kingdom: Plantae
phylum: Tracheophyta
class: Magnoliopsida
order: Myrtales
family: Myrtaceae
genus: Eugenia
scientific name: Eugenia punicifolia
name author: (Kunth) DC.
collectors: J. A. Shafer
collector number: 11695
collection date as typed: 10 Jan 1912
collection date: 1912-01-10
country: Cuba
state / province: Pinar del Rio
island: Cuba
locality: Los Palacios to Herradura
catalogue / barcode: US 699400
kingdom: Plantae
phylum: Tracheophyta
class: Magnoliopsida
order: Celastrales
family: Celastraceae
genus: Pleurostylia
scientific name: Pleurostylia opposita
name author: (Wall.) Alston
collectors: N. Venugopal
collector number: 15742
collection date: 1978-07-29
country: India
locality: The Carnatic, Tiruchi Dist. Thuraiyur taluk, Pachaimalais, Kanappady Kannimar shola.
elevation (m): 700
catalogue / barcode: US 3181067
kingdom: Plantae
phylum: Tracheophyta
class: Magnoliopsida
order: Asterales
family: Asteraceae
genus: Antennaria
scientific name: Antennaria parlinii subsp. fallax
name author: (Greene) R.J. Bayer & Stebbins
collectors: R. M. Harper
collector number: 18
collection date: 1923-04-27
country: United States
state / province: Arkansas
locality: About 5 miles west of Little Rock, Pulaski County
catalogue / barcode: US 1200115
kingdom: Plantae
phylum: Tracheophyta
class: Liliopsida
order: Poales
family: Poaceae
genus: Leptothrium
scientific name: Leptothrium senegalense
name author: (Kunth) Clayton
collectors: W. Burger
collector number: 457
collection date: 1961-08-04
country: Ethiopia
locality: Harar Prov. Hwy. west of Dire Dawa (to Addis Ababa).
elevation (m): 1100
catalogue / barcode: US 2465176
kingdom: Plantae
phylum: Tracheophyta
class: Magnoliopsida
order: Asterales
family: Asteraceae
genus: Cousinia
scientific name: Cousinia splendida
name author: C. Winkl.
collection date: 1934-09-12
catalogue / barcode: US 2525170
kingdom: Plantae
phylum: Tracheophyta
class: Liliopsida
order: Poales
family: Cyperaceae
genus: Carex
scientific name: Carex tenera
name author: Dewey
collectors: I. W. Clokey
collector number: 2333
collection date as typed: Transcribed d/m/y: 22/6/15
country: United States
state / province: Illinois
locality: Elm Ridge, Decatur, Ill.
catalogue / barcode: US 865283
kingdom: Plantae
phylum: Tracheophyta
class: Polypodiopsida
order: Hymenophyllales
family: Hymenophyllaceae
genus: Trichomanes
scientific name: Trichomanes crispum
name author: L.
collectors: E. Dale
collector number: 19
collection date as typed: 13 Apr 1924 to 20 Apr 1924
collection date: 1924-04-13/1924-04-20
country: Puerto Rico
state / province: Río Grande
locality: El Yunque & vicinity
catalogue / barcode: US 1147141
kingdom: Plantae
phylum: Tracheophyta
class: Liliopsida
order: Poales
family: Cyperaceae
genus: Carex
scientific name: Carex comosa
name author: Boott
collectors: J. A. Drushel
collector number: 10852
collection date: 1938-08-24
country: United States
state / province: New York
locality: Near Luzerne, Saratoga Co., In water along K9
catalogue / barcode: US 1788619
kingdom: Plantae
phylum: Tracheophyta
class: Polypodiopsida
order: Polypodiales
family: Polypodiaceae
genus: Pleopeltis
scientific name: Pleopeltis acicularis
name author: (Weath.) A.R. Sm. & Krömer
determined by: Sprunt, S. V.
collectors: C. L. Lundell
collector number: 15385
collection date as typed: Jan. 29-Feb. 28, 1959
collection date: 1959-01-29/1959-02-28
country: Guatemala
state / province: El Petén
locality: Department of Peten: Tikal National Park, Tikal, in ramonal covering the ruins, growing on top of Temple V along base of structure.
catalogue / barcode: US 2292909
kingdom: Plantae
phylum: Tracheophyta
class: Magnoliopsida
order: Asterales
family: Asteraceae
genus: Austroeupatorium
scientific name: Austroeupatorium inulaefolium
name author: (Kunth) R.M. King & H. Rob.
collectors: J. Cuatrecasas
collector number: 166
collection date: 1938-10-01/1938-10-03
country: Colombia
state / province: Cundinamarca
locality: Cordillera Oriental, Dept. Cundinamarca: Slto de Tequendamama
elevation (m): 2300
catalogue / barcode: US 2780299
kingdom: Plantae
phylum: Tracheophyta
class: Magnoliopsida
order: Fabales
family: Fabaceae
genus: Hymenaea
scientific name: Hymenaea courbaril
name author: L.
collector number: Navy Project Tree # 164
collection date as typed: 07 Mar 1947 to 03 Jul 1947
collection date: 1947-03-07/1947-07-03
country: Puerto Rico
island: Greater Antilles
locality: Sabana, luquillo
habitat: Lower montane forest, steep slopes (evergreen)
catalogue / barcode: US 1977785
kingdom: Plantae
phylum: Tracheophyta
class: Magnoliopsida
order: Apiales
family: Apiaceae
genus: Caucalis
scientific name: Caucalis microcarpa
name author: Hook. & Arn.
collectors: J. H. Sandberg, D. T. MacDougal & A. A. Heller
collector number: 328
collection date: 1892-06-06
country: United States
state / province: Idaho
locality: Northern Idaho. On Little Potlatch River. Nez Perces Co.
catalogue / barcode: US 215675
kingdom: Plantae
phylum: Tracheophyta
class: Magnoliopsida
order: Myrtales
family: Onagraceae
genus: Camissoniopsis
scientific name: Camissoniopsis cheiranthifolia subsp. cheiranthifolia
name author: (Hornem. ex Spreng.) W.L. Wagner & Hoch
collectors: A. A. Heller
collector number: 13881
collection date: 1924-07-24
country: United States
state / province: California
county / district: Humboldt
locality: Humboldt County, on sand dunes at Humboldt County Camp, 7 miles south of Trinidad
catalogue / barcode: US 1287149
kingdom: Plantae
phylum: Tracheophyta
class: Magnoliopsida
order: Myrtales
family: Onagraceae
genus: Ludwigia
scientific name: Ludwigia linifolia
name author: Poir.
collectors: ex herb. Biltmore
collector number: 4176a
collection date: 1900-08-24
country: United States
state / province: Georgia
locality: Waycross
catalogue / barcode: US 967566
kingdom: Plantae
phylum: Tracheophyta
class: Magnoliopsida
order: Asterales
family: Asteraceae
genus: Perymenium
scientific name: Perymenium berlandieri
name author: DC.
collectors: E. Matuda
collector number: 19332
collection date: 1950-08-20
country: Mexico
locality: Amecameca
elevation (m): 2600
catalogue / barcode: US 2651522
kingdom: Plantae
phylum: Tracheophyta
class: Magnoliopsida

• **Consigne**: Citez mot pour mot, sans rien omettre, l'ensemble des données ci-dessus.

• **Réponse complète**:
kingdom: Plantae
phylum: Tracheophyta
class: Magnoliopsida
order: Myrtales
family: Myrtaceae
genus: Eugenia
scientific name: Eugenia punicifolia
name author: (Kunth) DC.
collectors: J. A. Shafer
collector number: 11695
collection date as typed: 10 Jan 1912
collection date: 1912-01-10
country: Cuba
state / province: Pinar del Rio
island: Cuba
locality: Los Palacios to Herradura
catalogue / barcode: US 699400
kingdom: Plantae
phylum: Tracheophyta
class: Magnoliopsida
order: Celastrales
family: Celastraceae
genus: Pleurostylia
scientific name: Pleurostylia opposita
name author: (Wall.) Alston
collectors: N. Venugopal
collector number: 15742
collection date: 1978-07-29
country: India
locality: The Carnatic, Tiruchi Dist. Thuraiyur taluk, Pachaimalais, Kanappady Kannimar shola.
elevation (m): 700
catalogue / barcode: US 3181067
kingdom: Plantae
phylum: Tracheophyta
class: Magnoliopsida
order: Asterales
family: Asteraceae
genus: Antennaria
scientific name: Antennaria parlinii subsp. fallax
name author: (Greene) R.J. Bayer & Stebbins
collectors: R. M. Harper
collector number: 18
collection date: 1923-04-27
country: United States
state / province: Arkansas
locality: About 5 miles west of Little Rock, Pulaski County
catalogue / barcode: US 1200115
kingdom: Plantae
phylum: Tracheophyta
class: Liliopsida
order: Poales
family: Poaceae
genus: Leptothrium
scientific name: Leptothrium senegalense
name author: (Kunth) Clayton
collectors: W. Burger
collector number: 457
collection date: 1961-08-04
country: Ethiopia
locality: Harar Prov. Hwy. west of Dire Dawa (to Addis Ababa).
elevation (m): 1100
catalogue / barcode: US 2465176
kingdom: Plantae
phylum: Tracheophyta
class: Magnoliopsida
order: Asterales
family: Asteraceae
genus: Cousinia
scientific name: Cousinia splendida
name author: C. Winkl.
collection date: 1934-09-12
catalogue / barcode: US 2525170
kingdom: Plantae
phylum: Tracheophyta
class: Liliopsida
order: Poales
family: Cyperaceae
genus: Carex
scientific name: Carex tenera
name author: Dewey
collectors: I. W. Clokey
collector number: 2333
collection date as typed: Transcribed d/m/y: 22/6/15
country: United States
state / province: Illinois
locality: Elm Ridge, Decatur, Ill.
catalogue / barcode: US 865283
kingdom: Plantae
phylum: Tracheophyta
class: Polypodiopsida
order: Hymenophyllales
family: Hymenophyllaceae
genus: Trichomanes
scientific name: Trichomanes crispum
name author: L.
collectors: E. Dale
collector number: 19
collection date as typed: 13 Apr 1924 to 20 Apr 1924
collection date: 1924-04-13/1924-04-20
country: Puerto Rico
state / province: Río Grande
locality: El Yunque & vicinity
catalogue / barcode: US 1147141
kingdom: Plantae
phylum: Tracheophyta
class: Liliopsida
order: Poales
family: Cyperaceae
genus: Carex
scientific name: Carex comosa
name author: Boott
collectors: J. A. Drushel
collector number: 10852
collection date: 1938-08-24
country: United States
state / province: New York
locality: Near Luzerne, Saratoga Co., In water along K9
catalogue / barcode: US 1788619
kingdom: Plantae
phylum: Tracheophyta
class: Polypodiopsida
order: Polypodiales
family: Polypodiaceae
genus: Pleopeltis
scientific name: Pleopeltis acicularis
name author: (Weath.) A.R. Sm. & Krömer
determined by: Sprunt, S. V.
collectors: C. L. Lundell
collector number: 15385
collection date as typed: Jan. 29-Feb. 28, 1959
collection date: 1959-01-29/1959-02-28
country: Guatemala
state / province: El Petén
locality: Department of Peten: Tikal National Park, Tikal, in ramonal covering the ruins, growing on top of Temple V along base of structure.
catalogue / barcode: US 2292909
kingdom: Plantae
phylum: Tracheophyta
class: Magnoliopsida
order: Asterales
family: Asteraceae
genus: Austroeupatorium
scientific name: Austroeupatorium inulaefolium
name author: (Kunth) R.M. King & H. Rob.
collectors: J. Cuatrecasas
collector number: 166
collection date: 1938-10-01/1938-10-03
country: Colombia
state / province: Cundinamarca
locality: Cordillera Oriental, Dept. Cundinamarca: Slto de Tequendamama
elevation (m): 2300
catalogue / barcode: US 2780299
kingdom: Plantae
phylum: Tracheophyta
class: Magnoliopsida
order: Fabales
family: Fabaceae
genus: Hymenaea
scientific name: Hymenaea courbaril
name author: L.
collector number: Navy Project Tree # 164
collection date as typed: 07 Mar 1947 to 03 Jul 1947
collection date: 1947-03-07/1947-07-03
country: Puerto Rico
island: Greater Antilles
locality: Sabana, luquillo
habitat: Lower montane forest, steep slopes (evergreen)
catalogue / barcode: US 1977785
kingdom: Plantae
phylum: Tracheophyta
class: Magnoliopsida
order: Apiales
family: Apiaceae
genus: Caucalis
scientific name: Caucalis microcarpa
name author: Hook. & Arn.
collectors: J. H. Sandberg, D. T. MacDougal & A. A. Heller
collector number: 328
collection date: 1892-06-06
country: United States
state / province: Idaho
locality: Northern Idaho. On Little Potlatch River. Nez Perces Co.
catalogue / barcode: US 215675
kingdom: Plantae
phylum: Tracheophyta
class: Magnoliopsida
order: Myrtales
family: Onagraceae
genus: Camissoniopsis
scientific name: Camissoniopsis cheiranthifolia subsp. cheiranthifolia
name author: (Hornem. ex Spreng.) W.L. Wagner & Hoch
collectors: A. A. Heller
collector number: 13881
collection date: 1924-07-24
country: United States
state / province: California
county / district: Humboldt
locality: Humboldt County, on sand dunes at Humboldt County Camp, 7 miles south of Trinidad
catalogue / barcode: US 1287149
kingdom: Plantae
phylum: Tracheophyta
class: Magnoliopsida
order: Myrtales
family: Onagraceae
genus: Ludwigia
scientific name: Ludwigia linifolia
name author: Poir.
collectors: ex herb. Biltmore
collector number: 4176a
collection date: 1900-08-24
country: United States
state / province: Georgia
locality: Waycross
catalogue / barcode: US 967566
kingdom: Plantae
phylum: Tracheophyta
class: Magnoliopsida
order: Asterales
family: Asteraceae
genus: Perymenium
scientific name: Perymenium berlandieri
name author: DC.
collectors: E. Matuda
collector number: 19332
collection date: 1950-08-20
country: Mexico
locality: Amecameca
elevation (m): 2600
catalogue / barcode: US 2651522
kingdom: Plantae
phylum: Tracheophyta
class: Magnoliopsida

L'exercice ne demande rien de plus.